Palestinian-American activist Linda Sarsour, whom The New York Times profiled as a "Brooklyn Homegirl in a Hijab," credited Sanders' record for "challenging the status quo for decades," in a Facebook post announcing her support.

Though she did not return an email request to be interviewed about her pledge, Sarsour said in the post that her vote for Sanders will mean setting aside "ideological purity" for the sake of a "broader long-term vision."

CAIR's poll relied on the automated-survey provider CallFire to survey more than 1,850 Muslim voters, registered in both major parties, on March 1.

Of the Democratic voters, the large majority (27 percent) identified Islamophobia as their most important campaign issue over the economy (19 percent).

Economic concerns dominated for 38 percent of the Muslim minority identifying as Republicans, who mostly backed Trump by 11 percent, the poll found.

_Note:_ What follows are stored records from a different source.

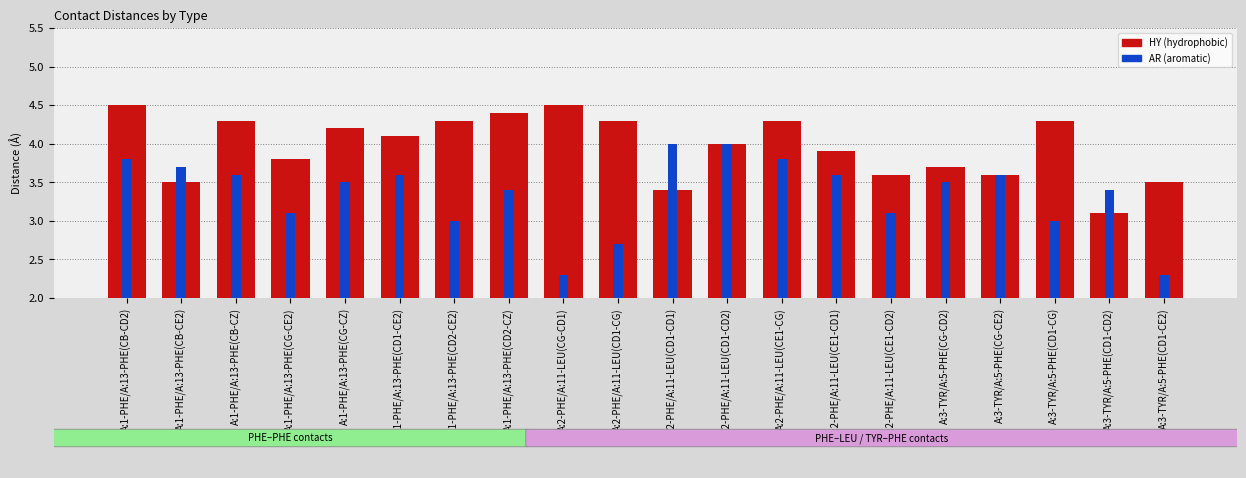

The value of AR (aromatic) at A:3-TYR/A:5-PHE(CG-CD2) is 3.5. True or false?

True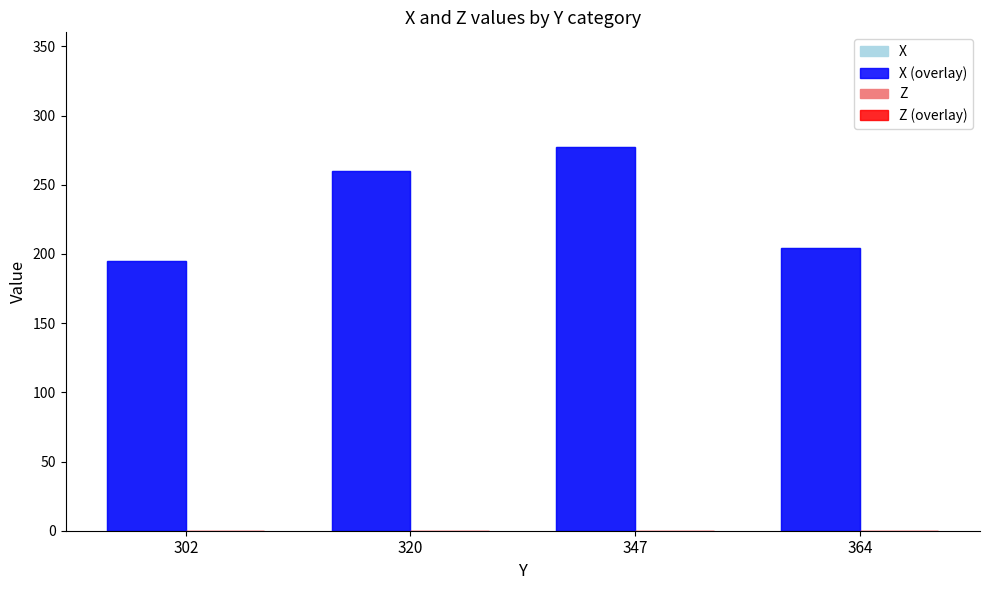

At which label is Z (overlay) closest to 0?

302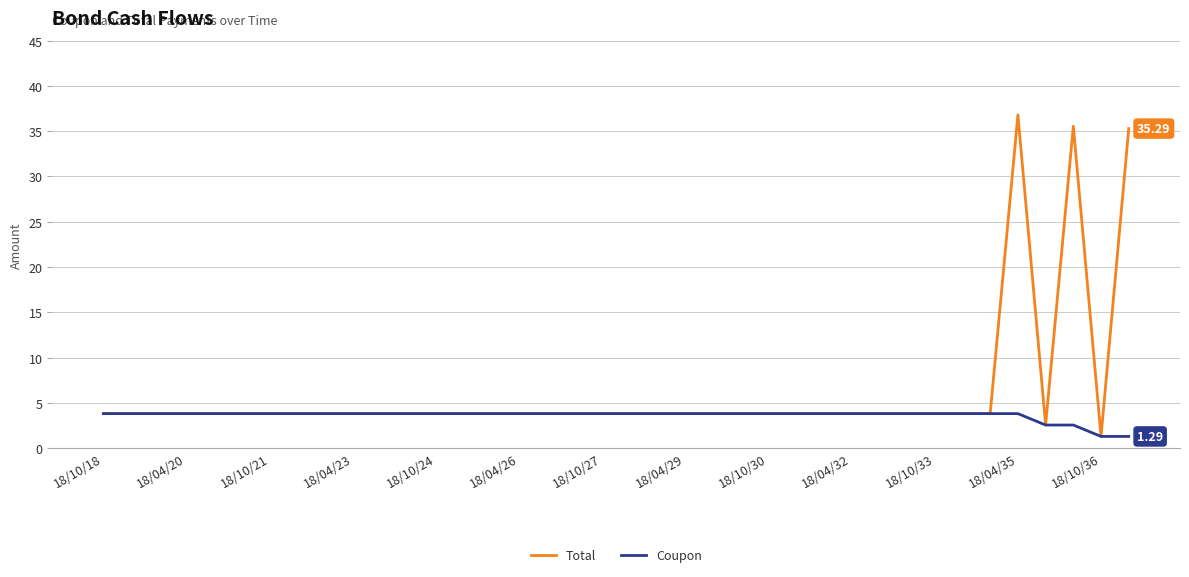

List the series in order of their peak value, lowest first.

Coupon, Total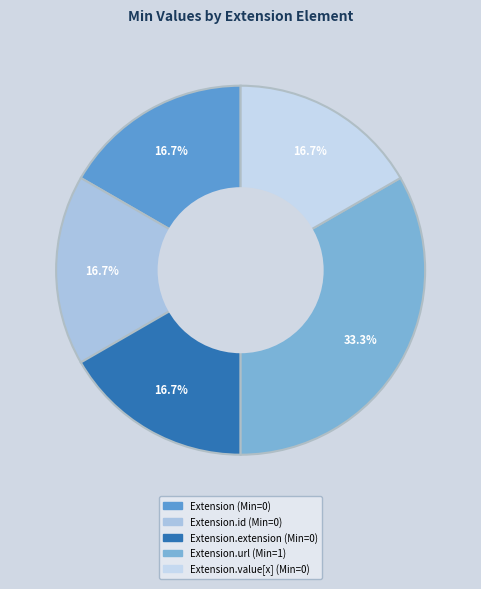

What is the largest slice in the pie chart?

Extension.url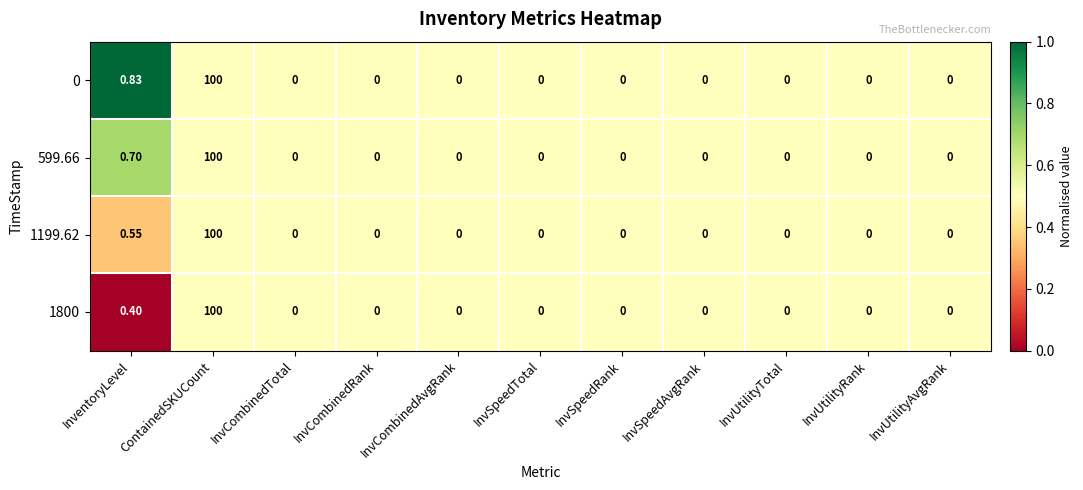

At which label does 1800 reach its peak?

ContainedSKUCount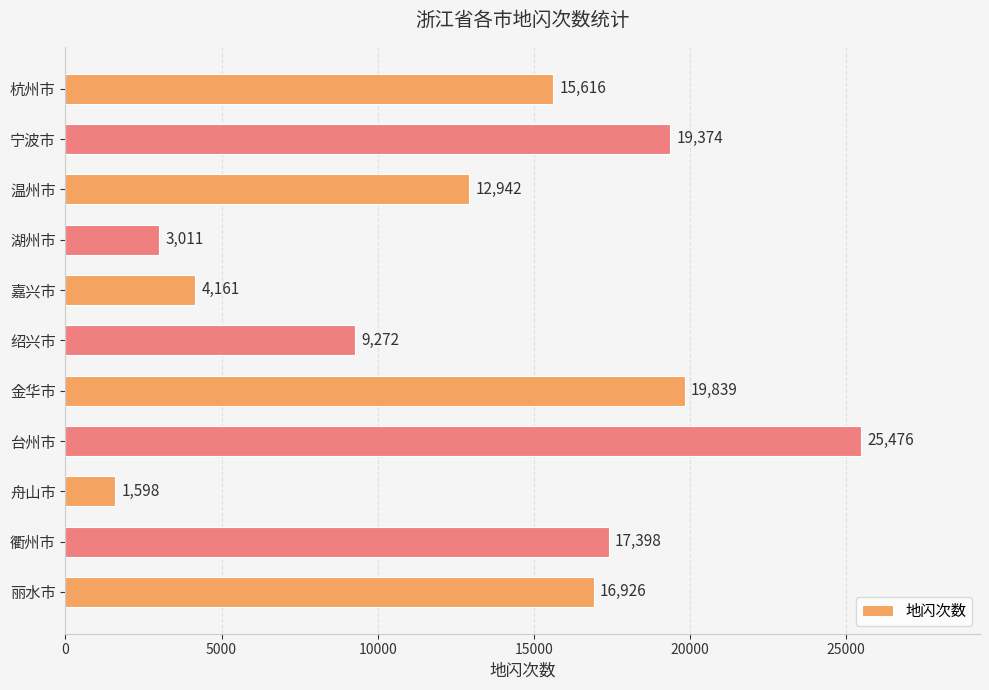

The value at 金华市 is 19839. True or false?

True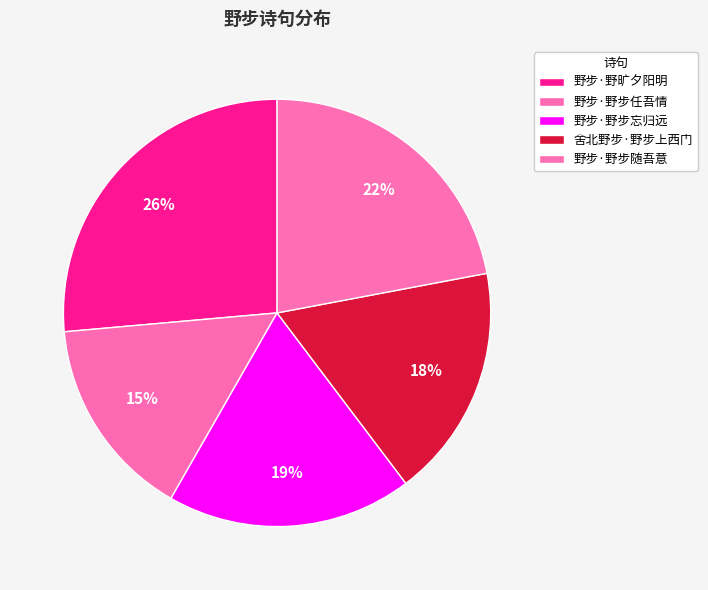

To the nearest percent, what is the combined percentage of 野步·野步任吾情 and 舍北野步·野步上西门?

33%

For Khaled Beydoun, an assistant law professor at Barry University, the ethnic and religious identities between the candidate and the voting blocks are irrelevant.

"The 'Muslims voting for a Jew' tagline is trite," he wrote on his Twitter account. "Muslims voting for Bernie in #MichiganPrimary b/c of his progressive policies & outreach."

The 2000 U.S. Census ranked Michigan as having the largest percentage of Muslims in the United States, but an independent study from five years ago reported by Huffington Post placed the Great Lakes State behind Illinois, Virginia, New York, New Jersey and Texas.